Prosecution 'wrongly used bail documents at Kissel's trial'
The prosecution in Nancy Kissel's murder trial had wrongly used documents from her bail hearing to try to show her own counsel had decided she was not suffering any mental disturbance, the Court of Appeal heard yesterday.
Gerard McCoy SC, for Kissel, told the court the documents had no place in a criminal trial and his client should never have been subjected to cross-examination on their contents.
He was responding to argument from acting deputy director of public prosecutions Kevin Zervos SC that the examination was warranted because Kissel's legal team had presented the documents to the November 2004 bail hearing in an effort to show she was fit for release.

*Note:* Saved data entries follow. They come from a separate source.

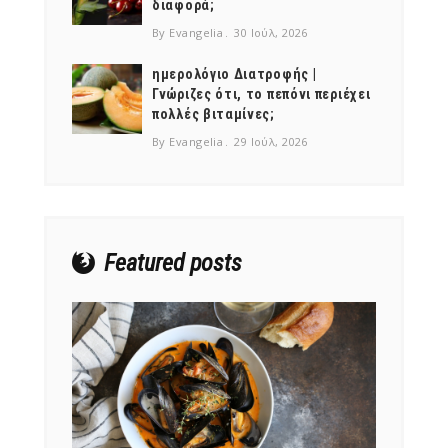
διαφορά;
By Evangelia
30 Ιούλ, 2026
ημερολόγιο Διατροφής |
Γνώριζες ότι, το πεπόνι περιέχει
πολλές βιταμίνες;
NEWSLETTER
By Evangelia
29 Ιούλ, 2026
mel
y updates
fro
m
Get ti
your favorite
products
Featured posts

It was Mr Zervos' case that the mental breakdown and memory loss she claimed to be suffering during her trial for the November 2, 2003, murder of her senior banker husband Robert was a fabrication aimed at staving off awkward questions.
During the bail hearing her counsel at the time had told the court her mental condition was 'absolutely normal', a conclusion he had reached after examining several documents from Siu Lam Psychiatric Facility and letters of support from three of her friends.
It was the use of that assertion, based purely on the opinion of a barrister, and the documents underlying it at the trial that Mr McCoy took exception to. 'What is the opinion of counsel worth? Nothing. He is not under oath, he is not a witness,' Mr McCoy said. The comment could not be considered evidence for a criminal trial as the standards applied at a bail hearing were far lower.